A thorough exam which includes diagnostic testing and a patient history can confirm the actual cause of your knee condition. There are several common causes of knee pain, but occasionally a patient’s knee issue will be sourced to a less common cause and those are discussed here.

  • Dislocated kneecap. This is often caused by a sharp blow to the knee or a sharp, turning movement. It’s typically very painful, and the knee may slip off to the side or buckle. Symptoms may also include stiffness, cracking sounds, and swelling.
  •  Gout. Those who have an elevated level of uric acid in the bloodstream are more prone to developing an inflammatory condition known as gout. Certain joints such as knees collect the uric acid that forms crystals, which causes this issue. A person may experience it in one knee joint but not the other, or have it occur in both at the same time. Symptoms include swelling, redness, warmth, and severe pain.
  • Plica syndrome. The plica is an embryonic residual of the synovial capsule of the knee joint. When the plica becomes irritated, it can cause knee pain. The pain typically worsens when the person engages in certain types of activity such as kneeling, running, or sitting for a long time, or squatting. When bending the knee, there may be a popping sensation.
  •  Osgood-Schlatter Disease.
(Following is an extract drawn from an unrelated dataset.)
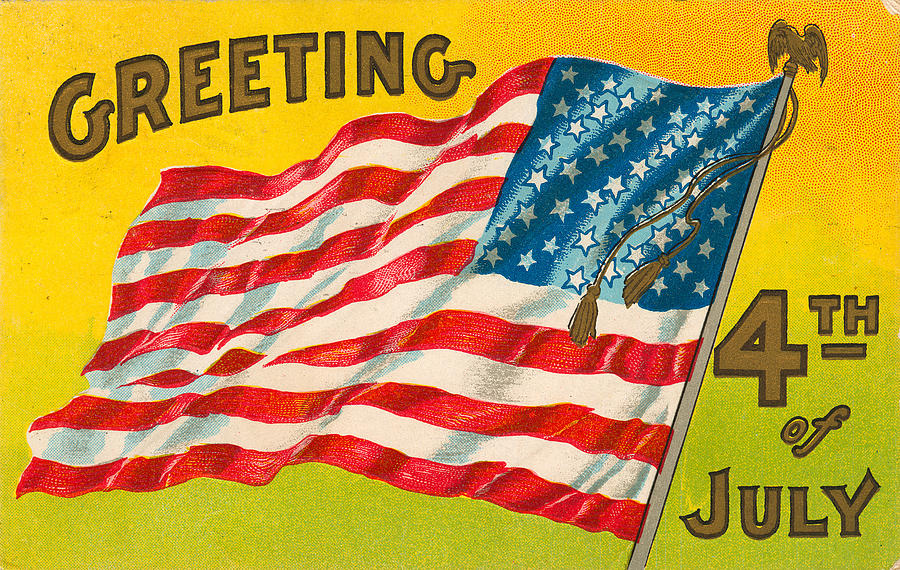
Locate an element on the screen. greeting text on the top of the painting is located at coordinates (295, 54).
Children who are between the ages of 9 and 14 are at greater risk for developing this condition. It is more likely to occur if the child recently experienced a growth spurt.
  •  Osteochondritis dissecans. Adolescents and children are more likely to develop this condition that occurs when an area of the knee bone does not receive a sufficient amount of blood. It results in a loosening and separation of the underlying bone and the knee cartilage. Symptoms usually begin to present with pain in the knee area which may progress with swelling and stiffness.
  •  Knee joint infection. When a knee becomes infected in the joint, it typically causes a great deal of pain and is accompanied by stiffness, warmth, swelling, and possibly a fever. It is usually caused by a bacterial infection in the bloodstream.

Kneecap fracture. When the knee suffers a traumatic and direct hit, such as when it is forced into a dashboard during an auto accident, or if a person falls directly onto the knee, the kneecap may fracture. It is painful, and when the person tries to straighten their knee, it usually results in the knee area swelling and developing severe bruises.